Similarly with the prior, I may know the object I’m measuring has positive length but is less than a football field. So if we use the prior N(0,100m) it’s guaranteed that the true length is in the high probability region of the prior.

Now from a Frequentist view, this is completely insane. The prior is just made up nonsense, and the errors aren’t even close to being random, independent or normal. But both the sampling distribution and the prior satisfy the definition of a “good” distribution by construction and so will work. In other words, the Bayesian posterior intervals will contain the true length at pretty much any level of alpha!

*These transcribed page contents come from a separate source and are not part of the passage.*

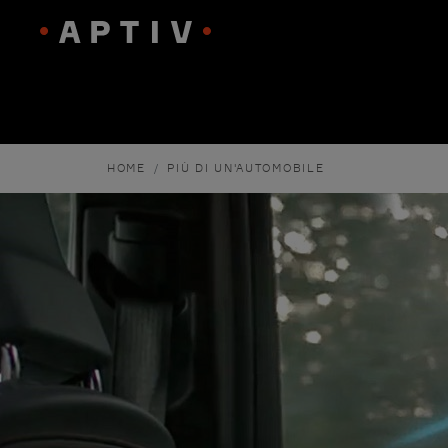
HOME
PIÙ DI UN'AUTOMOBILE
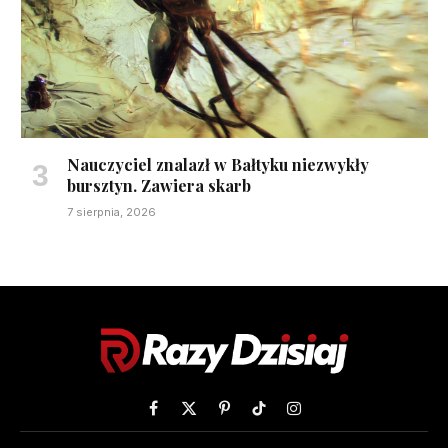
Nauczyciel znalazł w Bałtyku niezwykły
bursztyn. Zawiera skarb
7 sierpnia, 2026
Facebook
X
Pinterest
TikTok
Instagram
(Twitter)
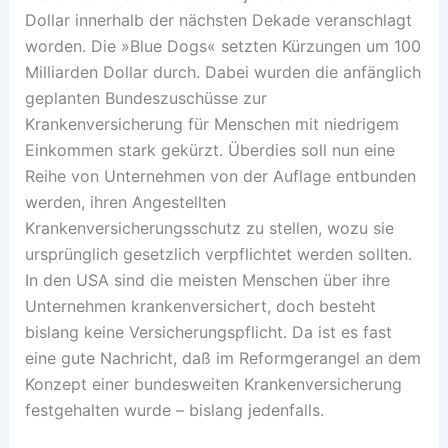
Dollar innerhalb der nächsten Dekade veranschlagt
worden. Die »Blue Dogs« setzten Kürzungen um 100
Milliarden Dollar durch. Dabei wurden die anfänglich
geplanten Bundeszuschüsse zur
Krankenversicherung für Menschen mit niedrigem
Einkommen stark gekürzt. Überdies soll nun eine
Reihe von Unternehmen von der Auflage entbunden
werden, ihren Angestellten
Krankenversicherungsschutz zu stellen, wozu sie
ursprünglich gesetzlich verpflichtet werden sollten.
In den USA sind die meisten Menschen über ihre
Unternehmen krankenversichert, doch besteht
bislang keine Versicherungspflicht. Da ist es fast
eine gute Nachricht, daß im Reformgerangel an dem
Konzept einer bundesweiten Krankenversicherung
festgehalten wurde – bislang jedenfalls.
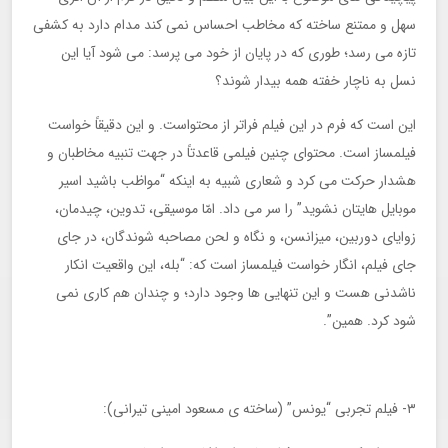
سهل و ممتنع ساخته که مخاطب احساس نمی کند مدام دارد به کشفی
تازه می رسد؛ طوری که در پایان از خود می پرسد: می شود آیا این
نسل به ناچار خفته همه بیدار شوند؟
این است که فرم در این فیلم فراتر از محتواست. و این دقیقاً خواست
فیلمساز است. محتوای چنین فیلمی قاعدتاً در جهت تنبیه مخاطبان و
هشدار حرکت می کرد و شعاری شبیه به اینکه “مواظب باشید اسیر
موبایل هایتان نشوید” را سر می داد. امّا موسیقی، تدوین، چیدمان،
زوایای دوربین، میزانسن، و نگاه و لحن مصاحبه شوندگان، در جای
جای فیلم، انگار خواست فیلمساز است که: “بله، این واقعیت انکار
ناشدنی هست و این تنهایی ها وجود دارد؛ و چندان هم کاری نمی
شود کرد. همین”.
۳- فیلم تجربی “یونس” (ساخته ی مسعود امینی تیرانی):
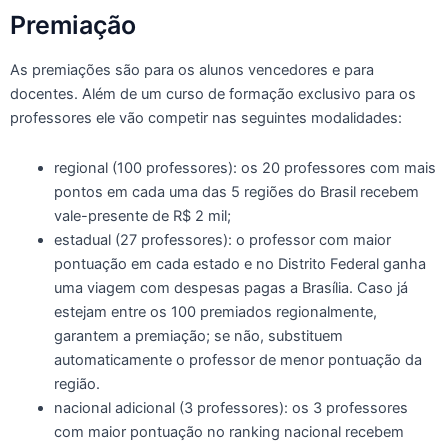
Premiação
As premiações são para os alunos vencedores e para
docentes. Além de um curso de formação exclusivo para os
professores ele vão competir nas seguintes modalidades:
regional (100 professores): os 20 professores com mais
pontos em cada uma das 5 regiões do Brasil recebem
vale-presente de R$ 2 mil;
estadual (27 professores): o professor com maior
pontuação em cada estado e no Distrito Federal ganha
uma viagem com despesas pagas a Brasília. Caso já
estejam entre os 100 premiados regionalmente,
garantem a premiação; se não, substituem
automaticamente o professor de menor pontuação da
região.
nacional adicional (3 professores): os 3 professores
com maior pontuação no ranking nacional recebem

I stress that’s what being said is mathematical. You can keep ignoring the point if you want, but it’s still just as mathematically true. The Bayesian used genuine knowledge (both objectively true and known) to construct two distributions which ultimately identified a correct range for the length. The Frequentist assumption that the present and future errors have a histogram that looks like N(0,1mm) and that repeated replications of this process will yield (1-alpha)% coverage is a complete fantasy.

March 12, 2013 at 3:56 am

Gee, and here I was thinking “it is just as well he lost my late-night comment, which I probably shouldn’t have sent.” If I’d known you would turn it into a post I would have sent you a pic with me on a camel in Egypt. Instead I put it on my blog today: errorstatistics.com

March 12, 2013 at 7:34 am

Here’s the camel!

March 12, 2013 at 7:38 am

You? You probably wouldn’t enjoy carrying me around in the heat of Egypt’s sand dunes, but I have a funny story about the camels and camel keepers that I should tell some time….

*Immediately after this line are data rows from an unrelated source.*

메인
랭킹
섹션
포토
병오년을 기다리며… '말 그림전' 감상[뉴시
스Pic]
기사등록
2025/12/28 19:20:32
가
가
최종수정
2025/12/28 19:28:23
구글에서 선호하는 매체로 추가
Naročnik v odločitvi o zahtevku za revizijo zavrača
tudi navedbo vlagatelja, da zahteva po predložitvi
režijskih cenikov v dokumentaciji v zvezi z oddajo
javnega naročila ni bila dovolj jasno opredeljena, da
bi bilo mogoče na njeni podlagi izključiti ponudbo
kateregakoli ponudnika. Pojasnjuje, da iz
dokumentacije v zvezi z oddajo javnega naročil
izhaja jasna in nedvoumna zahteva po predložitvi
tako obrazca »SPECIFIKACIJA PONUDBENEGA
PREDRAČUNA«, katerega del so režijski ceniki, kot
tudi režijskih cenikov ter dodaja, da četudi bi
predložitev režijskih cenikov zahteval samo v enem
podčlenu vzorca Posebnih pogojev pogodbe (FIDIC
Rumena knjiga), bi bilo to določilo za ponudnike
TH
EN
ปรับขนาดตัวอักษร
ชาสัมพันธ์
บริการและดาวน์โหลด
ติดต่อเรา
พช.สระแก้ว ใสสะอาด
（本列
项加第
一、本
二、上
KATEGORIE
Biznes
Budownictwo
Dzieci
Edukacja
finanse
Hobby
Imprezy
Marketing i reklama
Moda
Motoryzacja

March 12, 2013 at 12:43 am

(recognising that I’m coming into this without any amount of experience in statistical philosophy and, therefore, almost certainly re-treading a very tired argument. But still…)

In what way is a likelihood well-defined. I mean, as someone with something that under weak inspection would appear to be a mathematical background, i can probably enumerate the properties that a function needs to have in order to be a “likelihood”, but philosophically (which is the object of the paper/comments/rejoinder/comment) I don’t see how that helps. Practically (and I like to pretend that I am a ‘pragmatic Bayesian’, whatever that means), the likelihood for me represents the totality of *conveniently representable* knowledge of the observation process. [For completeness, the priors are an awkward melange of preconceived notions, defaults, and stuff I had to do to make the estimation work] I fail to see how, in this form, the likelihood has any particular ‘purity’. And I struggle to see how, for reasonably complex problems, the likelihood can be in any way more ‘objective’ than this.

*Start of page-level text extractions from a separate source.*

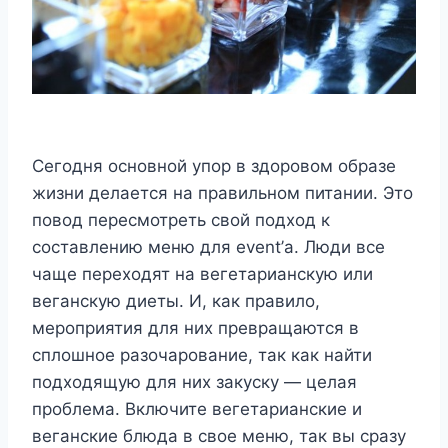
Сегодня основной упор в здоровом образе
жизни делается на правильном питании. Это
повод пересмотреть свой подход к
составлению меню для event’а. Люди все
чаще переходят на вегетарианскую или
веганскую диеты. И, как правило,
мероприятия для них превращаются в
сплошное разочарование, так как найти
подходящую для них закуску — целая
проблема. Включите вегетарианские и
веганские блюда в свое меню, так вы сразу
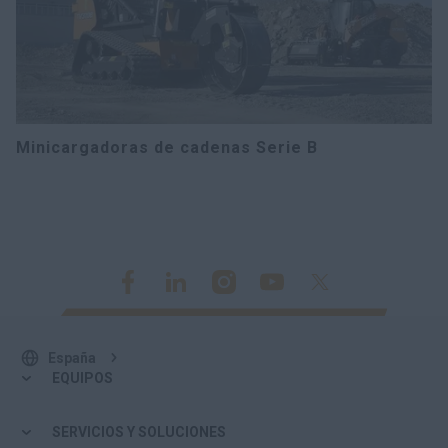
Minicargadoras de cadenas Serie B
España
EQUIPOS
SERVICIOS Y SOLUCIONES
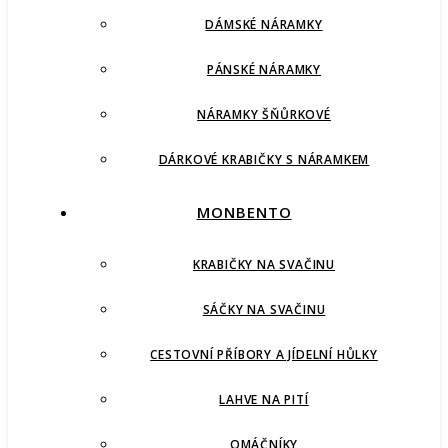
DÁMSKÉ NÁRAMKY
PÁNSKÉ NÁRAMKY
NÁRAMKY ŠŇŮRKOVÉ
DÁRKOVÉ KRABIČKY S NÁRAMKEM
MONBENTO
KRABIČKY NA SVAČINU
SÁČKY NA SVAČINU
CESTOVNÍ PŘÍBORY A JÍDELNÍ HŮLKY
LAHVE NA PITÍ
OMÁČNÍKY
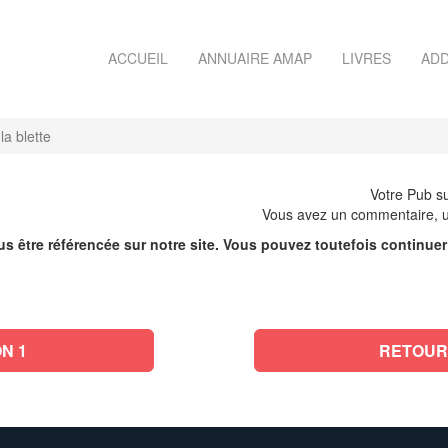
ACCUEIL
ANNUAIRE AMAP
LIVRES
ADD
la blette
Votre Pub su
Vous avez un commentaire, u
s être référencée sur notre site. Vous pouvez toutefois continue
N 1
RETOUR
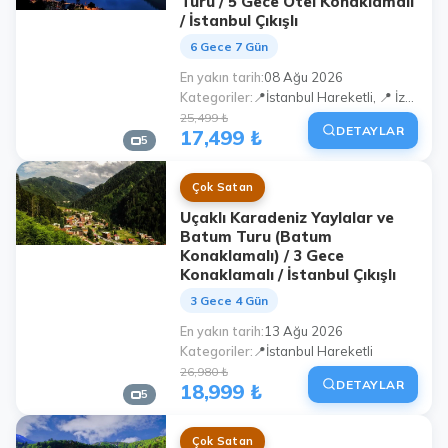
Turu / 5 Gece Otel Konaklamalı
/ İstanbul Çıkışlı
6 Gece 7 Gün
En yakın tarih
08 Ağu 2026
Kategoriler
📍İstanbul Hareketli, 📍 İzmit Hareketli, 📍Sakarya Hareketli
25,499 ₺
DETAYLAR
17,499 ₺
5
Çok Satan
Uçaklı Karadeniz Yaylalar ve
Batum Turu (Batum
Konaklamalı) / 3 Gece
Konaklamalı / İstanbul Çıkışlı
3 Gece 4 Gün
En yakın tarih
13 Ağu 2026
Kategoriler
📍İstanbul Hareketli
26,980 ₺
DETAYLAR
18,999 ₺
5
Çok Satan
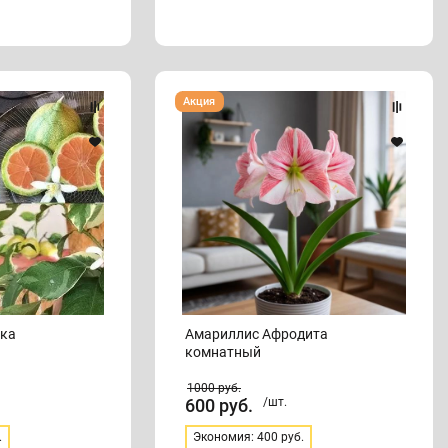
Амариллис
Акция
Афродита
комнатный
ика
Амариллис Афродита
комнатный
1000
руб.
600
руб.
/шт.
.
Экономия: 400 руб.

Maybe the comment is arguing against statistical modelling as a whole? Because the (not unreasonable, but maybe impractical) argument around “standards” surely applies to “likelihood” concepts like “sampling”, “outliers”, “missing data” etc.

I guess frequentist methods [from "guess&check + bootstrap" to full theory] avoid this, but maybe at a loss of interpretability.

March 12, 2013 at 12:46 am

For super-completeness, for the problems that I am most interested in we must battle with floating point arithmetic to get even a scintilla of inference done, so the idea of using priors to “just make things work” is not totally anathema to science [as far as I'm concerned]. The other option is not being able to do anything.